Nonetheless, it must be said that Service has done a surprisingly good job of sticking to the facts and trying to be as even-handed as he can probably muster. The most important thing here is that he is not guilty of the historiographical crime of omission, in only depicting negative or dubious episodes in Communist history, like the old Cold War school used to do, but he actually also spends time detailing improvements, valid arguments and realistic motives on the part of Communist parties and leaders. This is not to say that Service is ever convinced by them, and he makes this clear enough, but the fact that he did so greatly improves the utility of the book.
What's more, despite it being a hard task to summarize Communism in just a few hundred pages without unbalancing the story or leaving out essential elements, Service has done this as well as anyone could demand. Although the focus is still heavily on the USSR and to a lesser extent China, as one could expect, there is plenty of attention also to the Communists in Western Europe, in Latin America, in other Asian countries and even in Africa. There are two chapters dealing with Cuba, and the Warsaw Pact nations are described at length. Service's background to the history in the form of his analyses of Marx&Engels and Lenin are reasonable, and he takes care to distinguish where applicable between the general viewpoints of Marx & Engels, Lenin and Stalin respectively, as well as between Stalin and Mao and their successors.
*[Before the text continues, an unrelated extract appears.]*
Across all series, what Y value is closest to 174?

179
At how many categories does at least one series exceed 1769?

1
That said, not all is well. Service relies far too much on dubious and explicitly right-wing sources, some of them wholly unreliable or false (Chang & Halliday, Li Shizui, Conquest) or seriously slanted (Gaddis, Courtois etc.), while modern 'left' sources such as Fitzpatrick, Khlevniuk, Lewin and Meisner get short shrift relatively. Although he makes few real errors, there are still some discredited stories included, and especially near the end of the book his anti-Communism gets the better of him sometimes. Service also has little understanding of economics or the policy questions involved, and often just parrots Hoover Institution type viewpoints with little comprehension; he seems besides to have concluded a priori that even social-democratic policy necessarily leads to crisis and failure, despite at the same time insisting that the social-democratic road is supposedly the only way to achieve reforms as opposed to Communism. One wonders then if the people in the developing world are supposed to overthrow their elites by means of conservatism, according to the lights of Robert Service? Has liberalism or conservatism ever achieved this since 1848? Those sorts of greater questions of political and historical significance are too easily ignored, which makes Communism appear more as a stubborn aberration than it is.
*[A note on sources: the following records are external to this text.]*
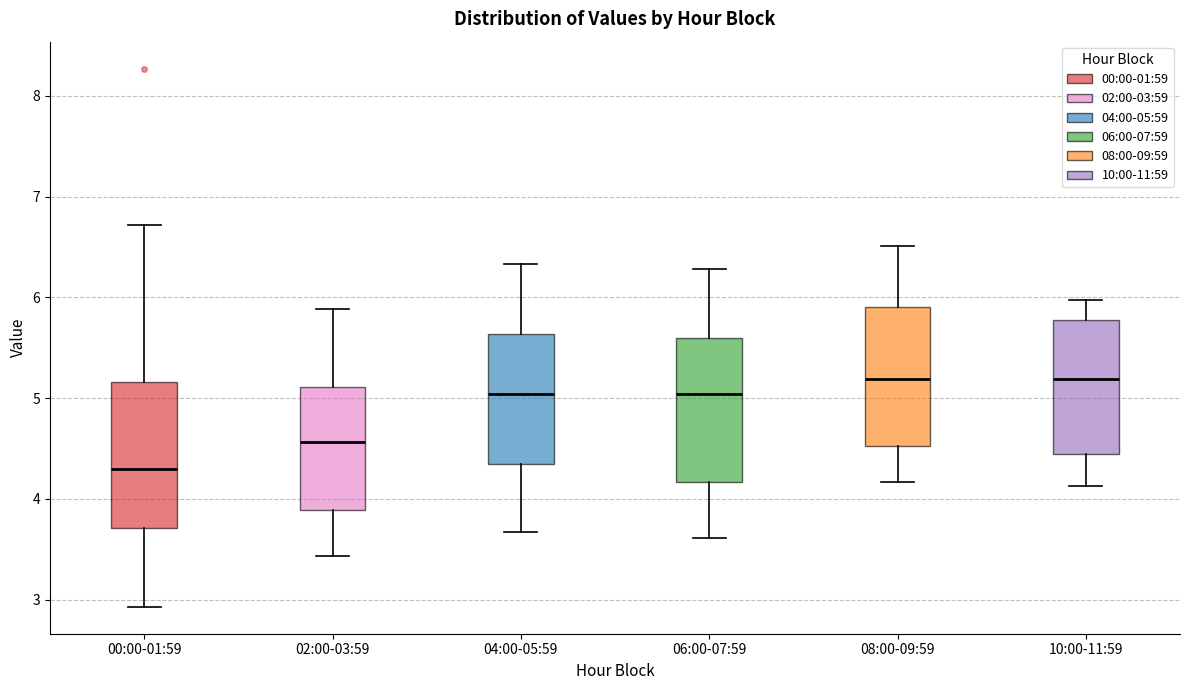

Reading left to right, transcribe this box plot: for each box, give where its median line is, the range the box spans, and where its two whiskers end, as read against the y-axis. The values are not printed on the chart, so give them approximately, as read against the axis.

00:00-01:59: median 4.3, box 3.7 to 5.2, whiskers 2.9 to 6.7
02:00-03:59: median 4.6, box 3.9 to 5.1, whiskers 3.4 to 5.9
04:00-05:59: median 5.0, box 4.3 to 5.6, whiskers 3.7 to 6.3
06:00-07:59: median 5.0, box 4.2 to 5.6, whiskers 3.6 to 6.3
08:00-09:59: median 5.2, box 4.5 to 5.9, whiskers 4.2 to 6.5
10:00-11:59: median 5.2, box 4.4 to 5.8, whiskers 4.1 to 6.0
Being a sympathizer with Communism in general, whether Leninist or otherwise, I can't say that reading Service's book is easy or entirely free of frustration. Nonetheless, if one takes into account what the world must look like from his point of view, Service has done a remarkably decent job in writing a history of what are essentially his enemies. Moreover, it can't hurt at all for Communists to read a history that acknowledges the same facts, as is necessary for any dialogue on the topic, but interprets them negatively where we would interpret them positively or hopefully: this can help enormously with keeping perspective, strengthening the arguments in defense, and recognizing past errors. For that reason and for its well-structured and concise writing, Service's book is useful reading, even if by no means the last word on the subject.